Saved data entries

◇ ◇ ◇ ◇ ◇ ◇ ◇

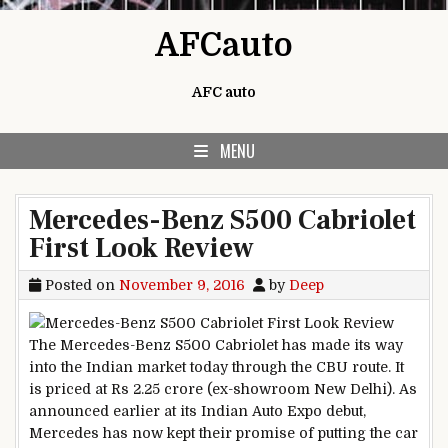
Skip to content
AFCauto
AFC auto
MENU
Mercedes-Benz S500 Cabriolet
First Look Review
Posted on
November 9, 2016
by
Deep
The Mercedes-Benz S500 Cabriolet has made its way
into the Indian market today through the CBU route. It
is priced at Rs 2.25 crore (ex-showroom New Delhi). As
announced earlier at its Indian Auto Expo debut,
Mercedes has now kept their promise of putting the car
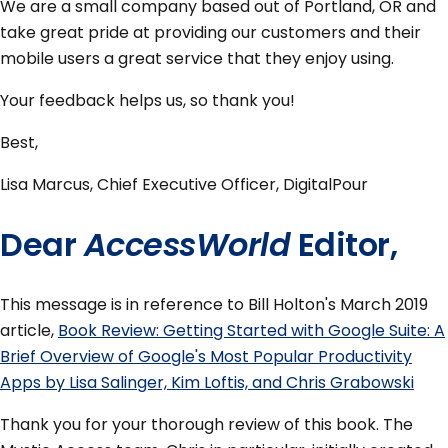
We are a small company based out of Portland, OR and
take great pride at providing our customers and their
mobile users a great service that they enjoy using.
Your feedback helps us, so thank you!
Best,
Lisa Marcus, Chief Executive Officer, DigitalPour
Dear
AccessWorld
Editor,
This message is in reference to Bill Holton's March 2019
article,
Book Review: Getting Started with Google Suite: A
Brief Overview of Google's Most Popular Productivity
Apps by Lisa Salinger, Kim Loftis, and Chris Grabowski
Thank you for your thorough review of this book. The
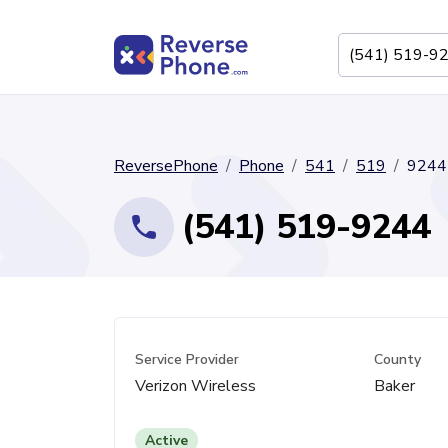
ReversePhone
Phone
541
519
9244
(541) 519-9244
Service Provider
County
Verizon Wireless
Baker
Active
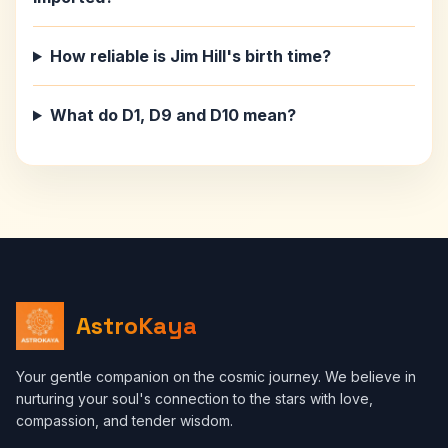
How reliable is Jim Hill's birth time?
What do D1, D9 and D10 mean?
AstroKaya
Your gentle companion on the cosmic journey. We believe in
nurturing your soul's connection to the stars with love,
compassion, and tender wisdom.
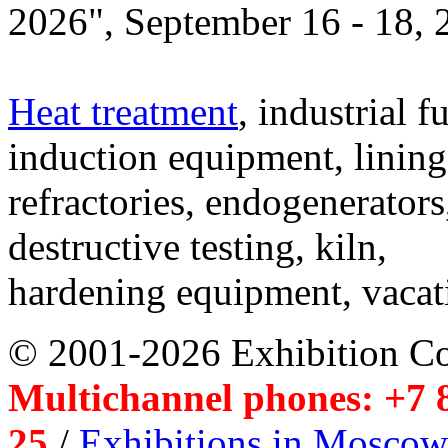
2026", September 16 - 18,
Heat treatment
, industrial f
induction equipment, lining,
refractories, endogenerators
destructive testing, kiln,
hardening equipment, vacat
© 2001-2026 Exhibition C
Multichannel phones: +7 8
25
/
Exhibitions in Moscow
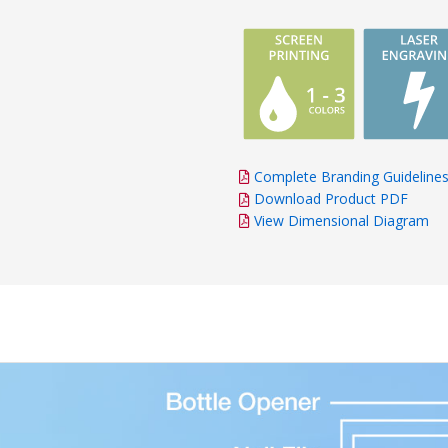
Complete Branding Guideline
Download Product PDF
View Dimensional Diagram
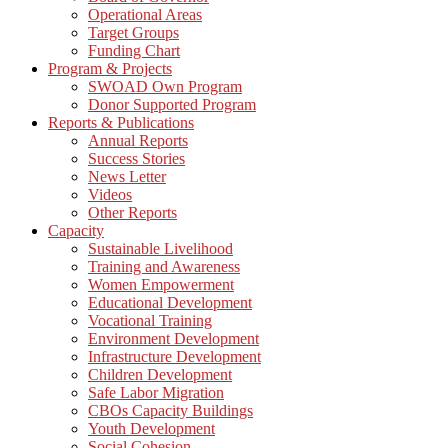
Operational Areas
Target Groups
Funding Chart
Program & Projects
SWOAD Own Program
Donor Supported Program
Reports & Publications
Annual Reports
Success Stories
News Letter
Videos
Other Reports
Capacity
Sustainable Livelihood
Training and Awareness
Women Empowerment
Educational Development
Vocational Training
Environment Development
Infrastructure Development
Children Development
Safe Labor Migration
CBOs Capacity Buildings
Youth Development
Social Cohesion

◇ ◇ ◇ ◇ ◇ ◇ ◇

◆ WORK ITEM: When you reach the line with "2001-2026 Exhibition C" in the records above, begin repeating the lines exactly, and stop after the line with "Training and Awareness". Skip all pictures.

◆ FINISHED TASK:
© 2001-2026 Exhibition C
Multichannel phones: +7 8
25
/
Exhibitions in Moscow
Complete Branding Guideline
Download Product PDF
View Dimensional Diagram
Operational Areas
Target Groups
Funding Chart
Program & Projects
SWOAD Own Program
Donor Supported Program
Reports & Publications
Annual Reports
Success Stories
News Letter
Videos
Other Reports
Capacity
Sustainable Livelihood
Training and Awareness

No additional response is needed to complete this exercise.